- Opening Delimiter -

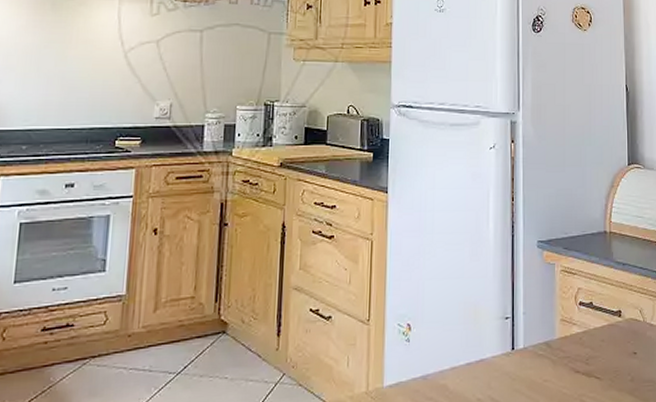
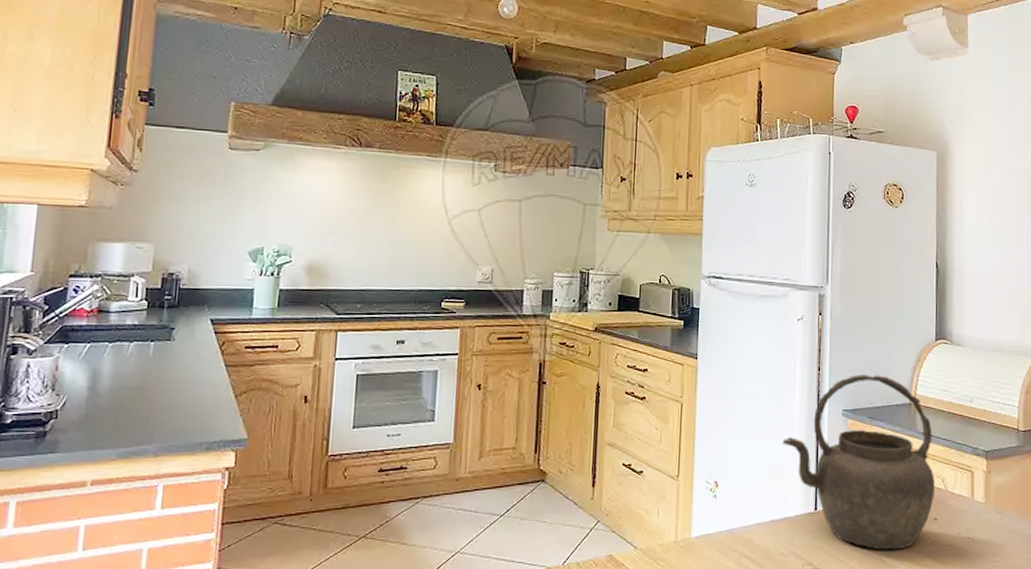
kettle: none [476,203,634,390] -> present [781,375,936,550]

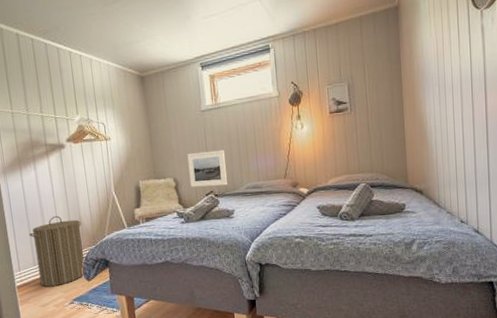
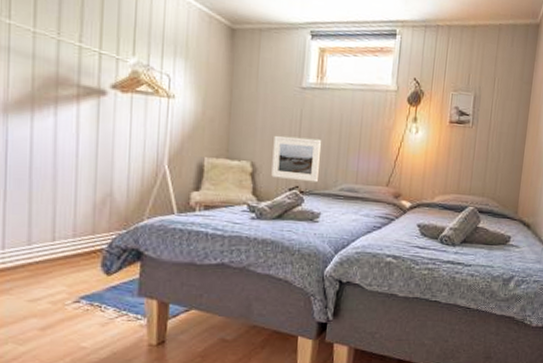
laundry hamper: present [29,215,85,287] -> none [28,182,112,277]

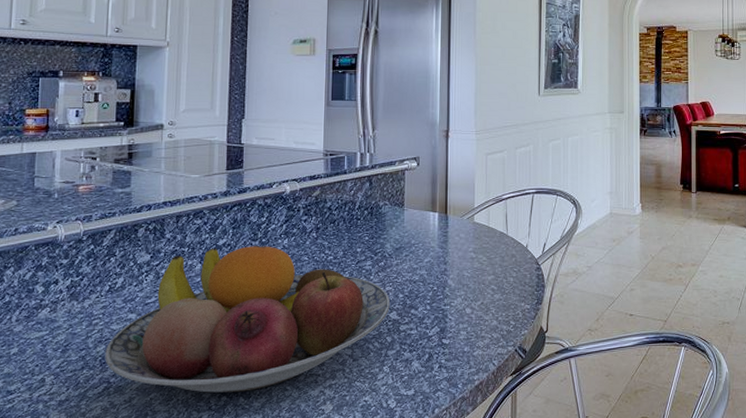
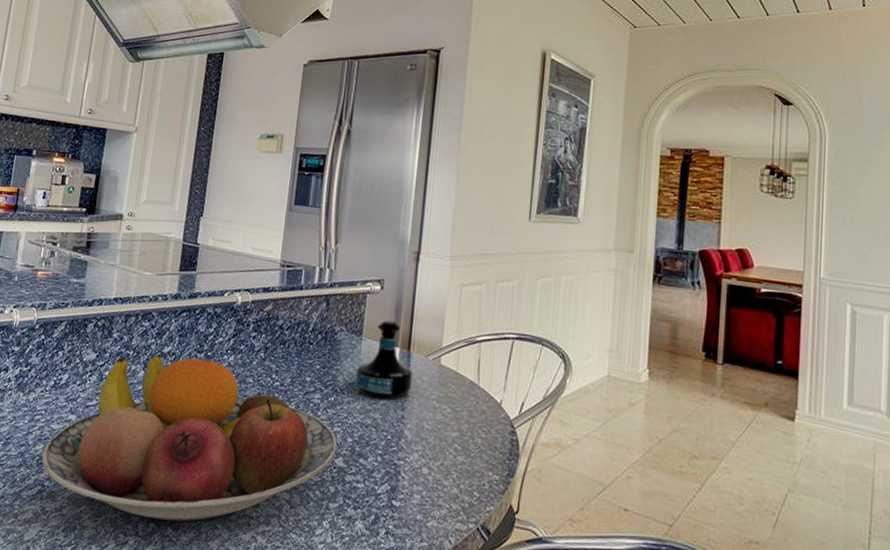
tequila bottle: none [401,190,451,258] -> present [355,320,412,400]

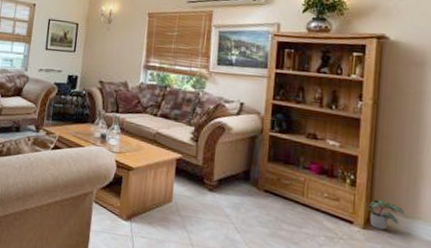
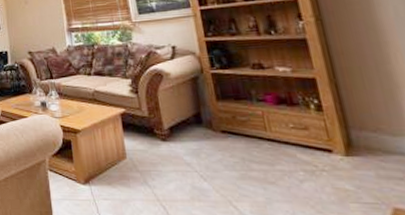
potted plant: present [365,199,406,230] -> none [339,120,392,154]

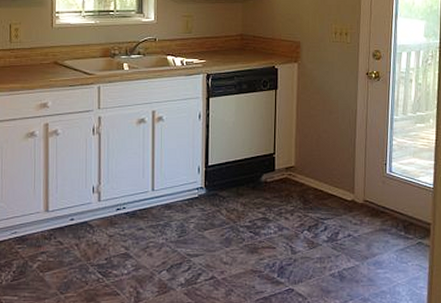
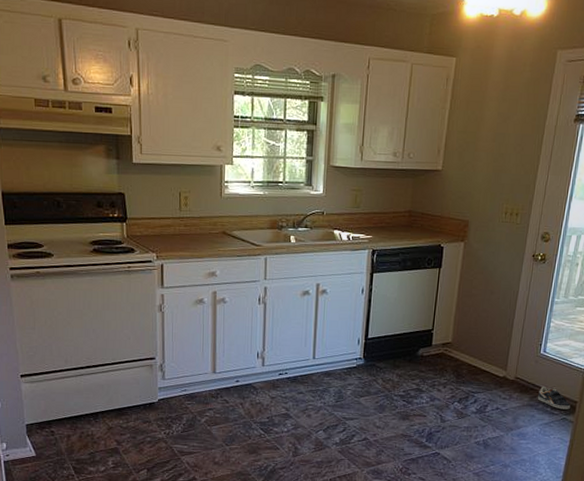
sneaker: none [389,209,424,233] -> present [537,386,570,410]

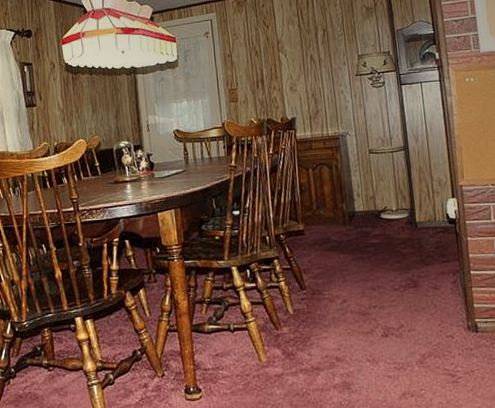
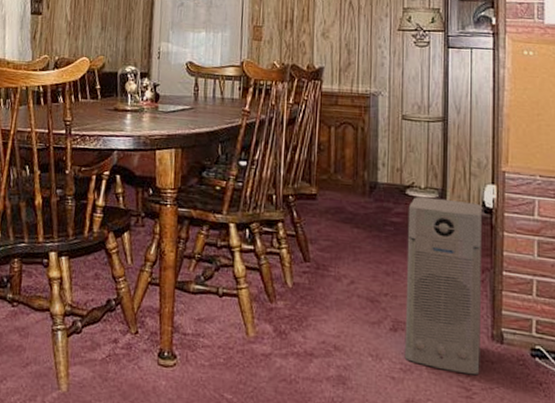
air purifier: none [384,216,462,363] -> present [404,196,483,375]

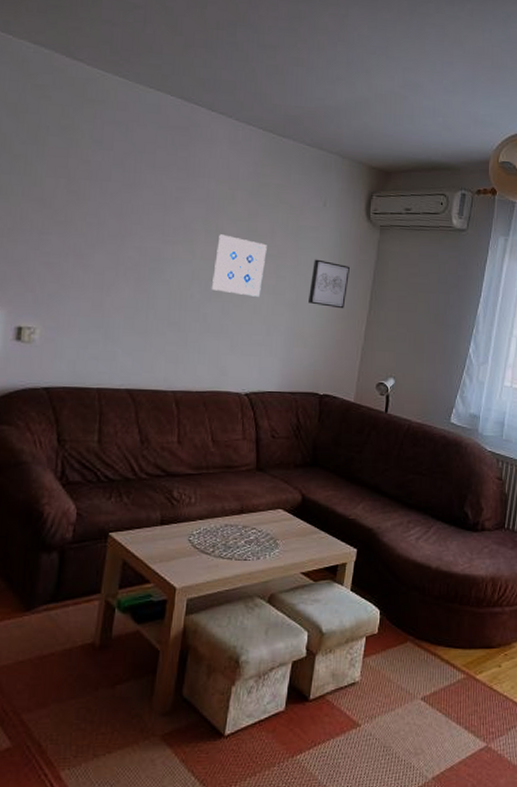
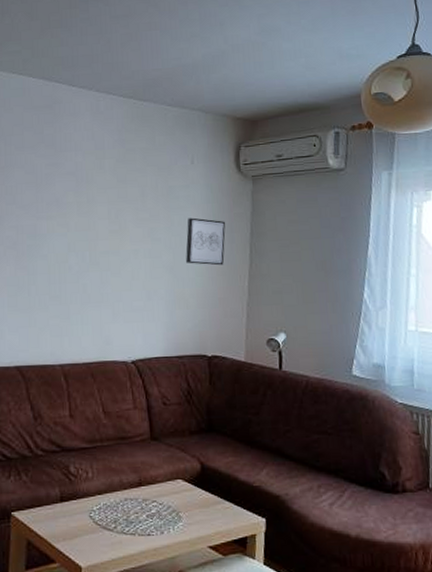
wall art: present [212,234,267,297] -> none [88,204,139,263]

- Closing Delimiter -
- Opening Delimiter -

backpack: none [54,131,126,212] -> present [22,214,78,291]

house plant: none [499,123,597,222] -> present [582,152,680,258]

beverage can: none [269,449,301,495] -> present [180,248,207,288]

- Closing Delimiter -

• ABOUT THIS EXERCISE: Above are records with pictures. Reproduce exactly only the lines from the line with "kettle: none [476,203,634,390]" through the line with "wall art: present", both ends included, and leave the pictures out.

• RESULT OF THE TASK:
kettle: none [476,203,634,390] -> present [781,375,936,550]

laundry hamper: present [29,215,85,287] -> none [28,182,112,277]

tequila bottle: none [401,190,451,258] -> present [355,320,412,400]

potted plant: present [365,199,406,230] -> none [339,120,392,154]

sneaker: none [389,209,424,233] -> present [537,386,570,410]

air purifier: none [384,216,462,363] -> present [404,196,483,375]

wall art: present [212,234,267,297] -> none [88,204,139,263]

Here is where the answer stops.